Corporate Governance - Transparenz bezüglich Entschädigung von VR und GL

Issue Oktober 2006

By: Wolfgang Müller

Practice area: Capital Markets, Banking and Finance

Im vergangenen Mai setzte der Bundesrat Art. 663bbis und Art. 663c Abs. 3 des Obligationenrechts (OR) auf den 1. Januar 2007 in Kraft. Nun wird auf Gesetzesstufe von kotierten Unternehmen Transparenz bezüglich Vergütungen an Mitglieder des Verwaltungsrats (VR) und der Geschäftsleitung (GL) verlangt; die entsprechenden Angaben sind im Anhang zur Bilanz zu veröffentlichen.

Die SWX Swiss Exchange (SWX) hatte in ihrer Richtlinie betr. Informationen zur Corporate Governance (RLCG) im Kapitel 5 des Anhangs bereits seit dem 1. Juli 2002 von den bei ihr gelisteten Unternehmen Angaben zu den Entschädigungen, Beteiligungen und Darlehen von Mitgliedern des VR und der GL verlangt. Um Doppelspurigkeiten zu vermeiden, hat die Zulassungsstelle der SWX mit Beschluss vom 29. März 2006 die entsprechenden Bestimmungen angepasst bzw. aufgehoben (siehe die Mitteilung der Zulassungsstelle Nr. 4/2006 vom 28. Juli 2006).
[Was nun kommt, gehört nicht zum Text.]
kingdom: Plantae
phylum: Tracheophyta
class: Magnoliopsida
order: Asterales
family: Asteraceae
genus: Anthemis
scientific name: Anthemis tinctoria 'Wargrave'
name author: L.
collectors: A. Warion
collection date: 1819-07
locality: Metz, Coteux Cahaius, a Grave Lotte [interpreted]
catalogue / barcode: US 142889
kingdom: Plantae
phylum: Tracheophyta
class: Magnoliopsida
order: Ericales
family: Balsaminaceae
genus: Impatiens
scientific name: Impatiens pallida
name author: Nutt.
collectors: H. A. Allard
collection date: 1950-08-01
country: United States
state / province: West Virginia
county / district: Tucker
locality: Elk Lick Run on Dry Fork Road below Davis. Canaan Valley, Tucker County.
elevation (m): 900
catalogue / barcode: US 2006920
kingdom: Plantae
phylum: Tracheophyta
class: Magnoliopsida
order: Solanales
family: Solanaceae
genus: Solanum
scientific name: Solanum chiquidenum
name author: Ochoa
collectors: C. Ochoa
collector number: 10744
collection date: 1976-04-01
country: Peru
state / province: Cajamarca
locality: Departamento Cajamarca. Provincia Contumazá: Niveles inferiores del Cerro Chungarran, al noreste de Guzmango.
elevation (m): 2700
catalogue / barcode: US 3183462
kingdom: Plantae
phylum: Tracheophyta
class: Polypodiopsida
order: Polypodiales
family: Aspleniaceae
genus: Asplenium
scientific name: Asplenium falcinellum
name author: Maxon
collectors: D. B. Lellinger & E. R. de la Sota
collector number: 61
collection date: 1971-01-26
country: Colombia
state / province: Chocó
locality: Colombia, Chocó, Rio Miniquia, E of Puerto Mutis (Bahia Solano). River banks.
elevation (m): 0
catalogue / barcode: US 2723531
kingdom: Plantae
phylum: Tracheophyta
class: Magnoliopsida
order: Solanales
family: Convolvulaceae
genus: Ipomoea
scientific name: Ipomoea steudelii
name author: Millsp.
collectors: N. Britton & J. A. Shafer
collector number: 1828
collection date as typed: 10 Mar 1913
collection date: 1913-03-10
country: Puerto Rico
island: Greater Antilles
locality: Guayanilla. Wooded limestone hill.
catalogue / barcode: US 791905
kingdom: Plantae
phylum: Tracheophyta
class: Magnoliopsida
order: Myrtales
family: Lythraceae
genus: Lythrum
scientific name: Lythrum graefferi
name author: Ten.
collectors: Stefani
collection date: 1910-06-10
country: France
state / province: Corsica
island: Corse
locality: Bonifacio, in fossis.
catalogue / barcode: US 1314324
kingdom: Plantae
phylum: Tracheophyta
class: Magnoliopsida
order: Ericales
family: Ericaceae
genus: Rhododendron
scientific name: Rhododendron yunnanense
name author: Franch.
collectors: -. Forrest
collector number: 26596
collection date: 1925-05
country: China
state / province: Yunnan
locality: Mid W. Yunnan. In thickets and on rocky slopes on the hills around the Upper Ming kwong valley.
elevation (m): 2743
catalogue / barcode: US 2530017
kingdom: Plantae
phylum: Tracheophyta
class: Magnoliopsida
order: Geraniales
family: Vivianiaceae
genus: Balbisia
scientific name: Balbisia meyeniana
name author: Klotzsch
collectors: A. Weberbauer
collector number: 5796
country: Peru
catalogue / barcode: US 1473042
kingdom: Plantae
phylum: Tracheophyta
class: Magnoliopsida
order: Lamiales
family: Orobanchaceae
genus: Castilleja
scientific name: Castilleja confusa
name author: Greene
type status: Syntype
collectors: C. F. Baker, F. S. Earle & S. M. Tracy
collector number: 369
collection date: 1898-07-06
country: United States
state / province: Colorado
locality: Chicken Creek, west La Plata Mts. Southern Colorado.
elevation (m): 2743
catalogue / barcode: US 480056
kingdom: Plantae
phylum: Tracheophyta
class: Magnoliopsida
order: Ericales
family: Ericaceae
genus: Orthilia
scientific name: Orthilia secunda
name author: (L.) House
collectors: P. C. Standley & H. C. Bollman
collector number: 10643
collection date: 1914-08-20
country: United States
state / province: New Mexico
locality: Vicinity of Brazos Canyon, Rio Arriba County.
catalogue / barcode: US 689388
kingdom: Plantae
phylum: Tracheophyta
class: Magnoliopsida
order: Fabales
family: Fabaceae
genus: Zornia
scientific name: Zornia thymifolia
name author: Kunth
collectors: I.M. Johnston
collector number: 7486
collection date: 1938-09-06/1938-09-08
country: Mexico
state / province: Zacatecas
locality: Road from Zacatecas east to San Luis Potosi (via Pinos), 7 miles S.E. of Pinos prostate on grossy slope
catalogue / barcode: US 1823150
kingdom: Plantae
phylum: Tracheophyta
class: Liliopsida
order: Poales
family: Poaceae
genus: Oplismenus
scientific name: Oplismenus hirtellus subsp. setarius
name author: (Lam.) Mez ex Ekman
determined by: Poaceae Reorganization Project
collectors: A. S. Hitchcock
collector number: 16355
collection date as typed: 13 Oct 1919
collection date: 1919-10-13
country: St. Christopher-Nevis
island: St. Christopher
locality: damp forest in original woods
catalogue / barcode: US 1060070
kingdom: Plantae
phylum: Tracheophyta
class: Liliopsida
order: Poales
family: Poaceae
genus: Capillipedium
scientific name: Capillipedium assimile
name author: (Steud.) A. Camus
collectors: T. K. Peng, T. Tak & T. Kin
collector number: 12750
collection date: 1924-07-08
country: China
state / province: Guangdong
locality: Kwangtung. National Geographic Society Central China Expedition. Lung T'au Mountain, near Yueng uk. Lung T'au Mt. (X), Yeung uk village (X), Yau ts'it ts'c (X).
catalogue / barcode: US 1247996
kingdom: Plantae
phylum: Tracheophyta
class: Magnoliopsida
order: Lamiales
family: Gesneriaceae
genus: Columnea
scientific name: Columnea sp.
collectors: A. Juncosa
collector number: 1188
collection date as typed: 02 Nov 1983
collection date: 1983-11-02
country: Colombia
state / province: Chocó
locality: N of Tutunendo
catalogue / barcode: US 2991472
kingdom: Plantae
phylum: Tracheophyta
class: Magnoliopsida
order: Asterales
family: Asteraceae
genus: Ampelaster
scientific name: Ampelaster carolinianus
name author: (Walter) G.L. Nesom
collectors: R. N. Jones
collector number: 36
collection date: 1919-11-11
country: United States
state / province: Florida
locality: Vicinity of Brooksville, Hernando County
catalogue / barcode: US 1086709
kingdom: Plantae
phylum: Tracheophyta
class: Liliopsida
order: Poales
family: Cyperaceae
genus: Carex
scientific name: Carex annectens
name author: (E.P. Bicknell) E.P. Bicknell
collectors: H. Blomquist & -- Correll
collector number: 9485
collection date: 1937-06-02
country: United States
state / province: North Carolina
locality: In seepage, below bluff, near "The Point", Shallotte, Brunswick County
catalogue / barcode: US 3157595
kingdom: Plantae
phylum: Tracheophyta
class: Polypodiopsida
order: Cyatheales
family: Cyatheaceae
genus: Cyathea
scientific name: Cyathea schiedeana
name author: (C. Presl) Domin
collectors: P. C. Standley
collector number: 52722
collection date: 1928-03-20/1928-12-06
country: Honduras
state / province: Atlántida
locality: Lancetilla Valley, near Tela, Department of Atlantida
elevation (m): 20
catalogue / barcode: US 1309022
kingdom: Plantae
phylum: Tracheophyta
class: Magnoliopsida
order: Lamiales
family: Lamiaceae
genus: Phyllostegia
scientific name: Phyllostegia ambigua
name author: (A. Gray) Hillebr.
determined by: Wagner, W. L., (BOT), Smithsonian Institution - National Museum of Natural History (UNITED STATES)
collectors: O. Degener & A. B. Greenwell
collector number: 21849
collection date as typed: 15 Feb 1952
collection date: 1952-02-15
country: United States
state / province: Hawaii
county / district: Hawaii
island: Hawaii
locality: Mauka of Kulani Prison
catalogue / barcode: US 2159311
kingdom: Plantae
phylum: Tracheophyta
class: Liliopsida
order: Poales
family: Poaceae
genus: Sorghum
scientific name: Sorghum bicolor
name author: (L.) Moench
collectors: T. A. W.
Die Angaben zum „Inhalt und zum Festsetzungsverfahren der Entschädigungen und der Beteiligungsprogramme“ sind jedoch weiterhin im Corporate Governance-Kapitel offen zu legen.

Das Thema der Entschädigung der Topmanager bewegt die Gemüter in der Schweiz schon einige Zeit. Die neue gesetzliche Regelung stellt folglich eine Kompromisslösung dar. Ob die erhöhte Transparenz die Funktionsfähigkeit des Schweizer Kapitalmarkts verbessern wird oder ob sie eine Lohnspirale in Gang setzen wird, wird sich zeigen.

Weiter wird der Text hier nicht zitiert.